Il revient du sommet antimondialisation de Gênes en juillet 2001, plus écœuré que jamais par les « politiques », qui « nous manipulent et s’en mettent plein les poches », persuadé que « la seule solution, c’est la violence ». Claquemuré dans sa chambre, le « bâtard » - selon ses mots - réclame encore à sa mère des renseignements sur son père inconnu. Comme en témoigne sa lettre à une amie, fin 2001, Richard Durn a dû attendre l’âge de 33 ans pour en savoir un peu plus : « Ma mère m’a enfin révélé la probabilité pour ma paternité. Il semblerait que ce fut un Algérien. Ma mère connaissait plusieurs hommes. La contraception n’était pas répandue. Je ne porte aucun jugement sur ma mère. Elle a toujours été courageuse et seule. Personne ne l’a jamais conseillée ni aidée. Seulement, les choses qu’elle m’a dites, c’est vraiment con qu’elle ne les ait pas dites plus tôt. J’aurais su d’où je venais. C’est peut-être important. » Il se sent « un mort-vivant », envahi par des « idées de carnage » et de suicide. « Je suis fou, je suis devenu un clochard », écrit-il encore dans son journal intime : « J’ai mal et je suis plein de haine, mais elle est refoulée. » Il n’a pas renouvelé son autorisation de détention d’armes fin 2000 mais les a gardées sans que nul ne s’en soucie.
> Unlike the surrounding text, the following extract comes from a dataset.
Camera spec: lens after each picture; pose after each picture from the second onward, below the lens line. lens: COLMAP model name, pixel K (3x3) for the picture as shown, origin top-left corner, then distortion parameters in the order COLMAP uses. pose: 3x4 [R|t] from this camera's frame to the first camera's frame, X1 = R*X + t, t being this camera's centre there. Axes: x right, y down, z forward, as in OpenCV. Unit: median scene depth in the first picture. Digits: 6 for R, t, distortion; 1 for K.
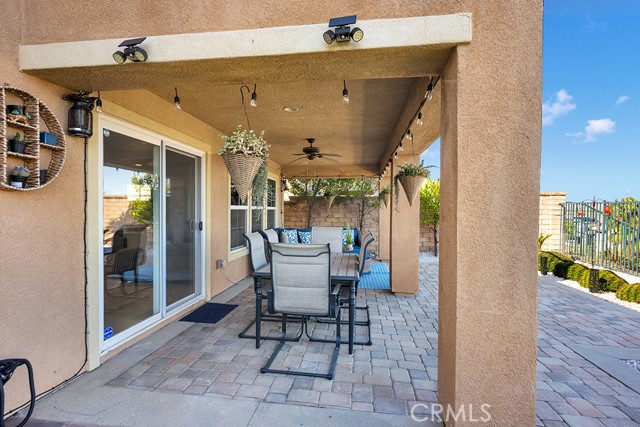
lens RADIAL K [[315.1, 0, 324.9], [0, 315.1, 210.3], [0, 0, 1]] dist [-0.004122, 0.000356]
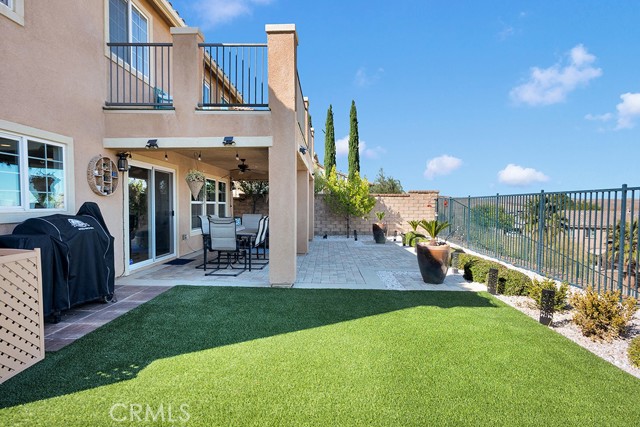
lens RADIAL K [[315.1, 0, 316.9], [0, 315.1, 212.2], [0, 0, 1]] dist [-0.004122, 0.000356]
pose [[0.996493, -0.003216, 0.083613, 0.295123], [0.001381, 0.999757, 0.021993, 0.010224], [-0.083664, -0.021800, 0.996256, -0.941291]]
« Apparatchik inamovible »
Le 26 mars 2002, Richard Durn écrit une dernière lettre à sa mère : « Maman, il y a longtemps que je devrais être mort. Je ne sais rien faire dans la vie, même pas mourir sans faire de mal. Maintenant, la lâcheté, c’est fini. Je dois crever au moins en me sentant libre et en prenant mon pied. C’est pour cela que je dois tuer des gens. Une fois dans ma vie, j’éprouverai un orgasme. »
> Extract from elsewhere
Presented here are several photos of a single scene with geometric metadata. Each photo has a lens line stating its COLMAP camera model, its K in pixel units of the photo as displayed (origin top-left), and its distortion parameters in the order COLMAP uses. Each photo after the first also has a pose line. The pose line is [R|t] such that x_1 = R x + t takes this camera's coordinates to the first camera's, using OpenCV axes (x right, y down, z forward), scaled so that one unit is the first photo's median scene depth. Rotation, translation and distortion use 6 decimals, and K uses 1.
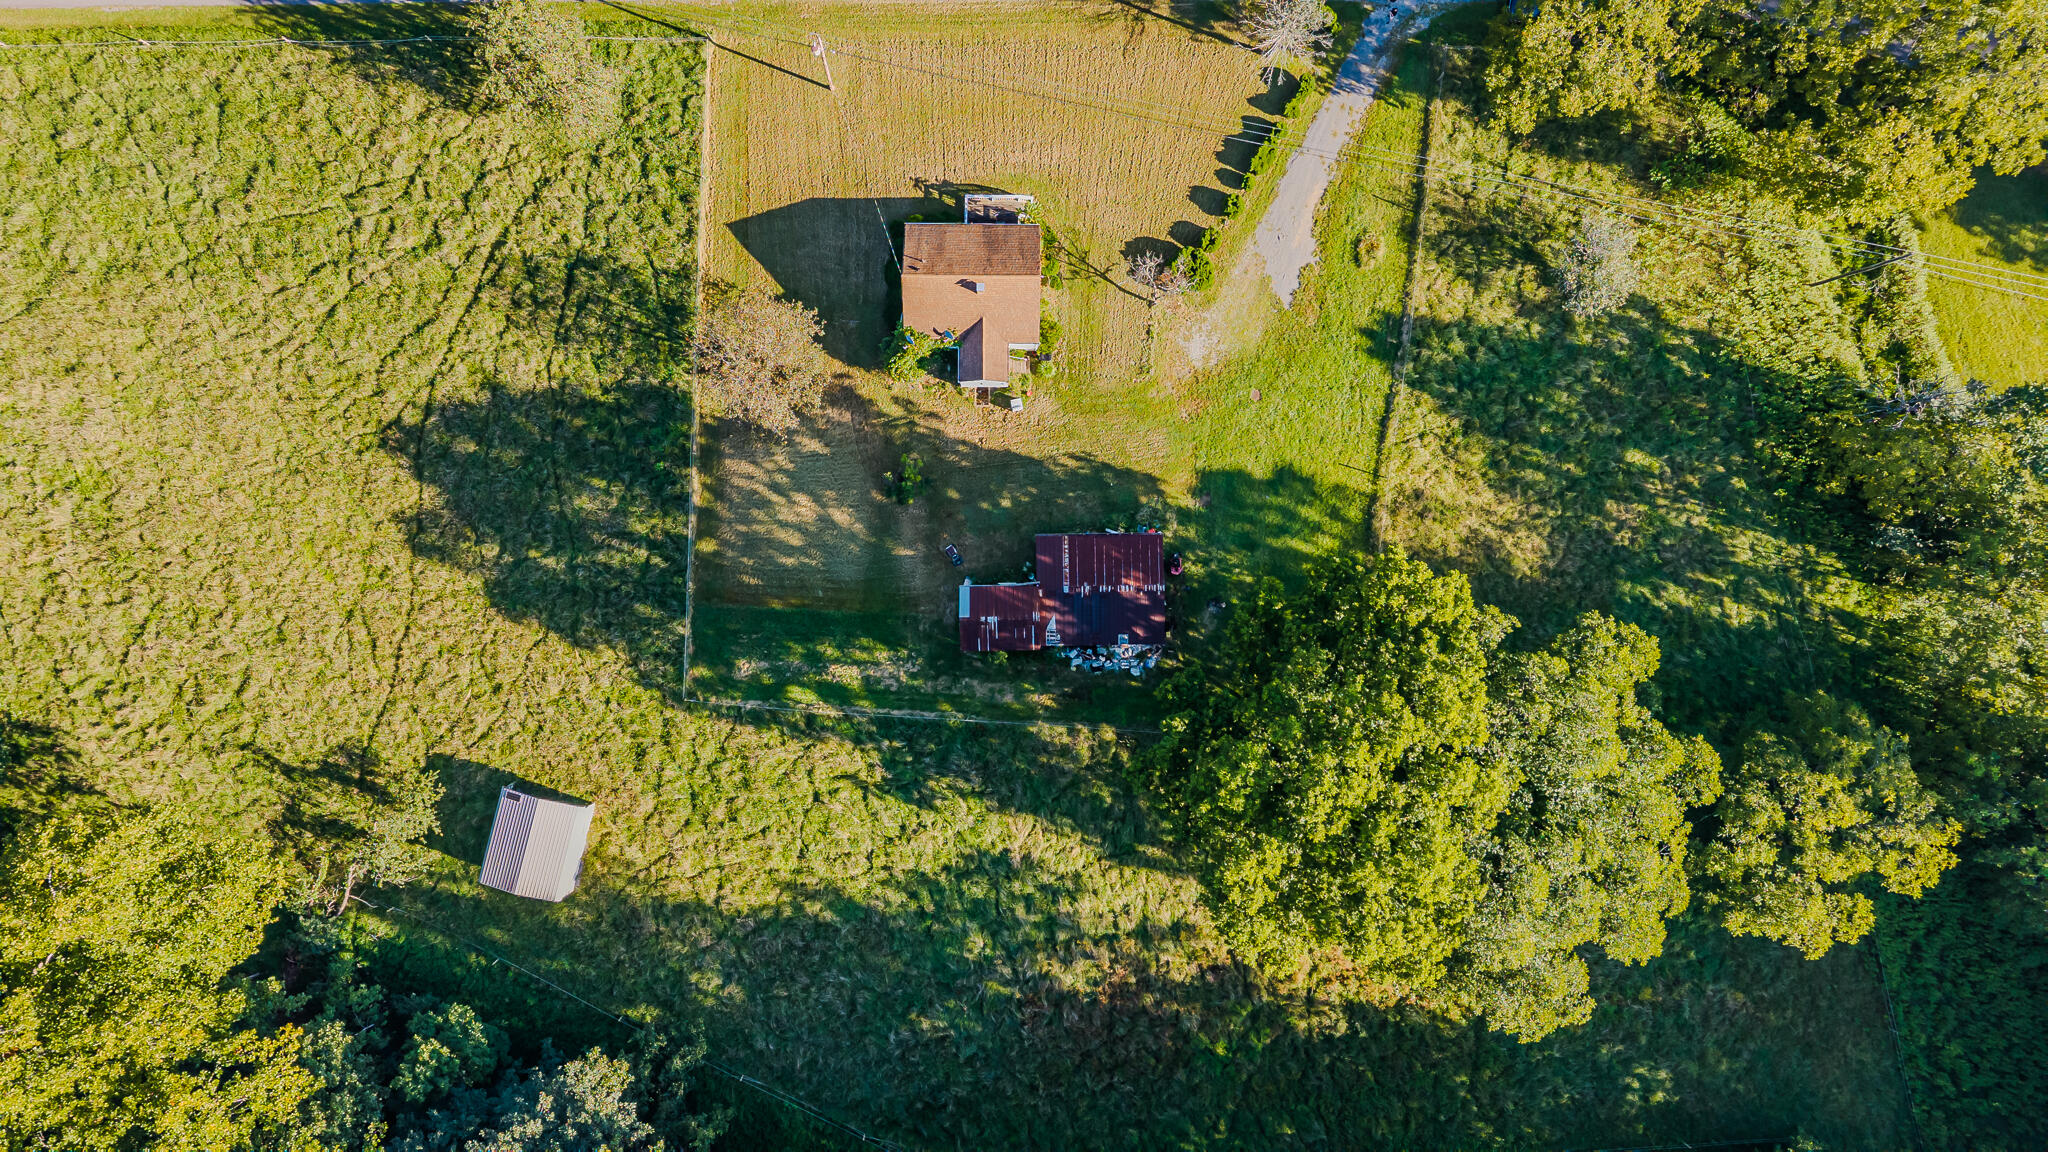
lens RADIAL K [[1362.9, 0, 1032.3], [0, 1362.9, 583.0], [0, 0, 1]] dist [0.034565, -0.047588]
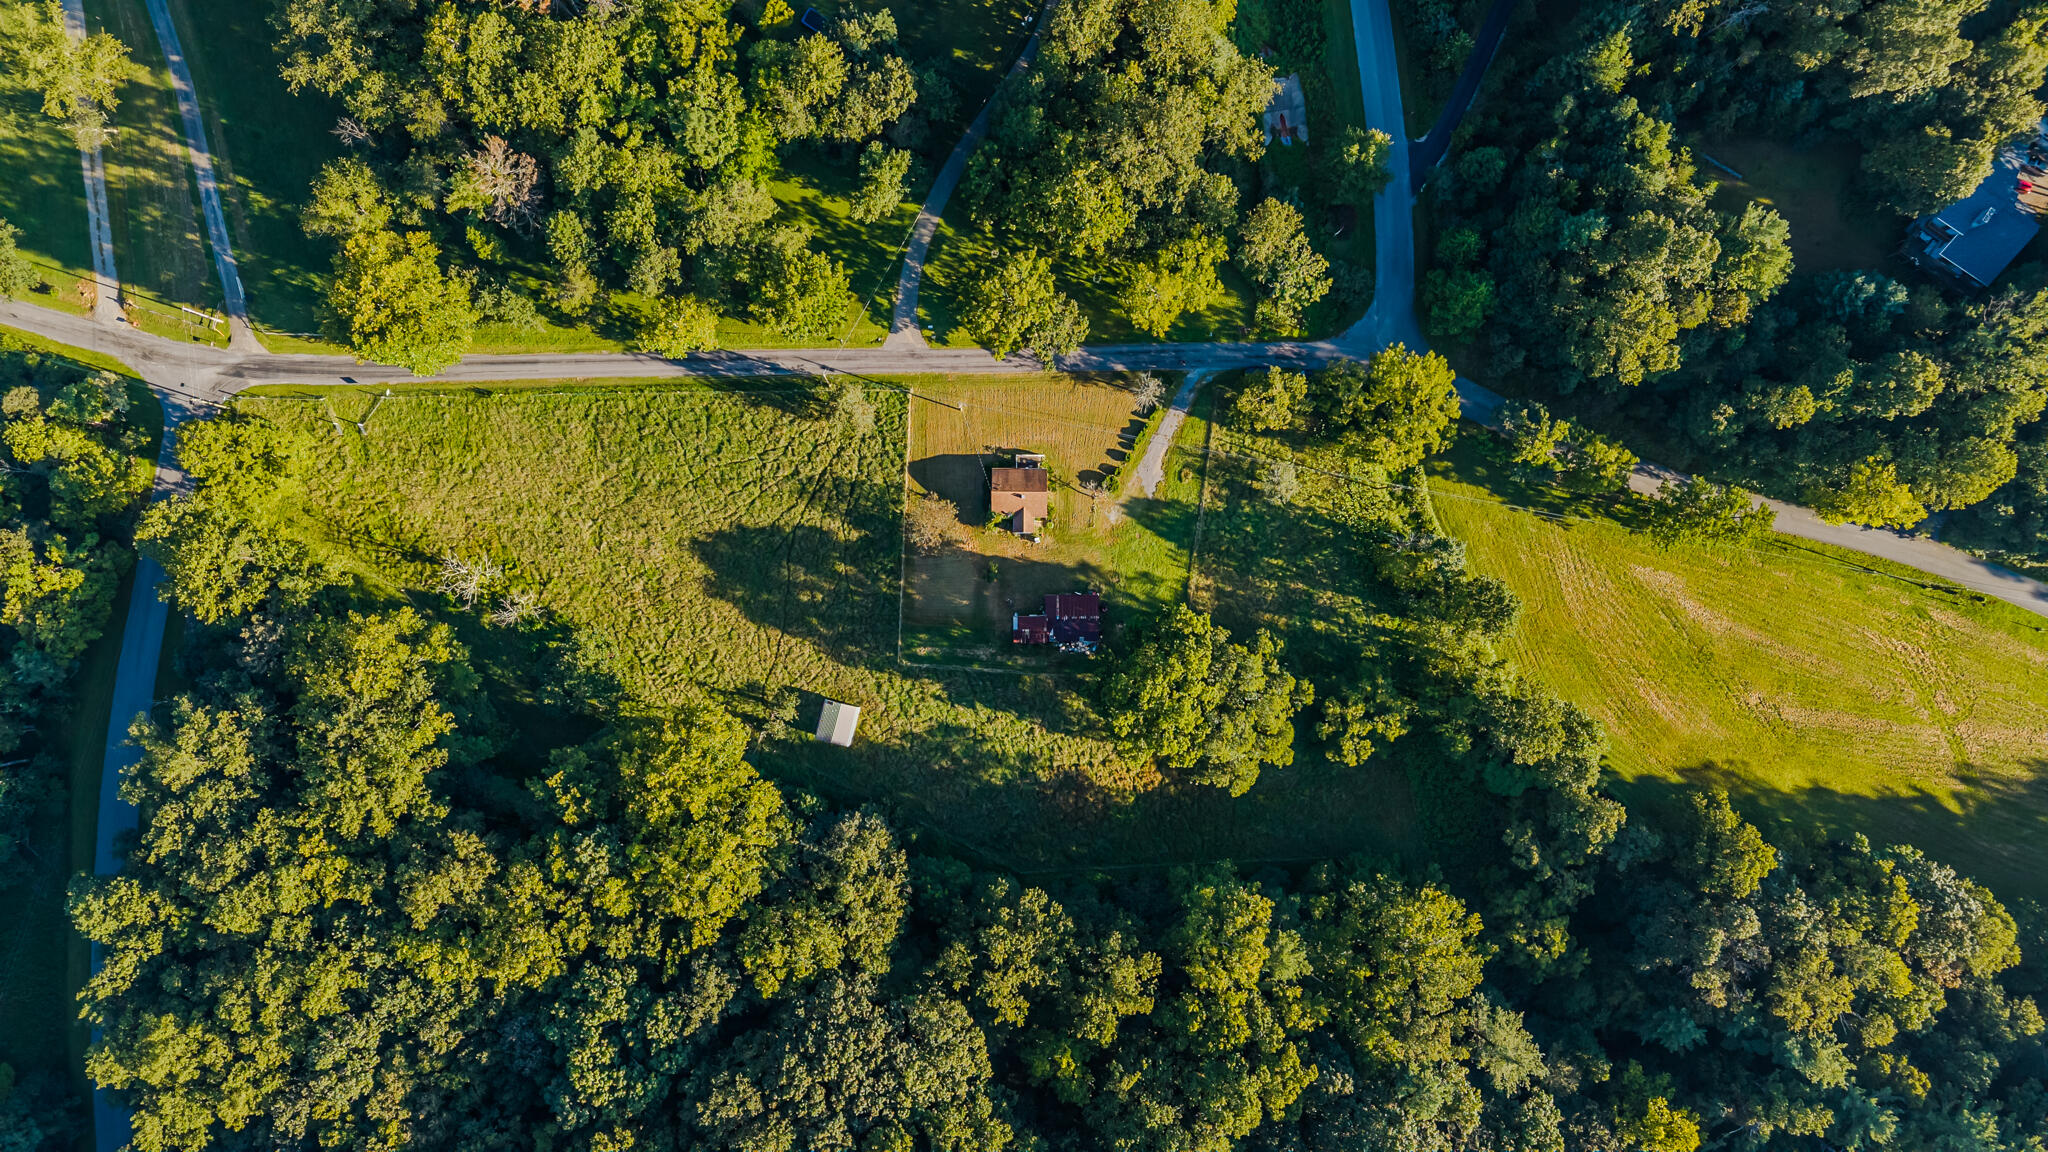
lens RADIAL K [[1362.9, 0, 1023.5], [0, 1362.9, 562.0], [0, 0, 1]] dist [0.034565, -0.047588]
pose [[0.999890, 0.001949, -0.014690, 0.000063], [-0.002198, 0.999854, -0.016953, -0.052988], [0.014655, 0.016984, 0.999748, -1.394329]]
Le soir, il part armé comme à la guerre à la mairie de Nanterre. Il expliquera aux enquêteurs qu’il a tiré « au hasard sans regarder la personne ni l’étiquette » politique des élus, sauf pour la maire communiste, Jacqueline Fraysse. « Je l’ai visée intentionnellement pour sa qualité de maire et comme incarnation d’un apparatchik inamovible, créant un système de clientélisme et représentant typique de la grande bourgeoisie rouge hypocrite. » En garde à vue, Durn dévide sa folie antisociale et termine le procès-verbal par ces mots : « Je veux mourir car je suis une chose, un déchet. » Le lendemain matin, Richard Durn a bondi « comme une fusée » à travers un vasistas pour chuter de quatre étages dans la cour du 36 quai des Orfèvres. Sans un cri.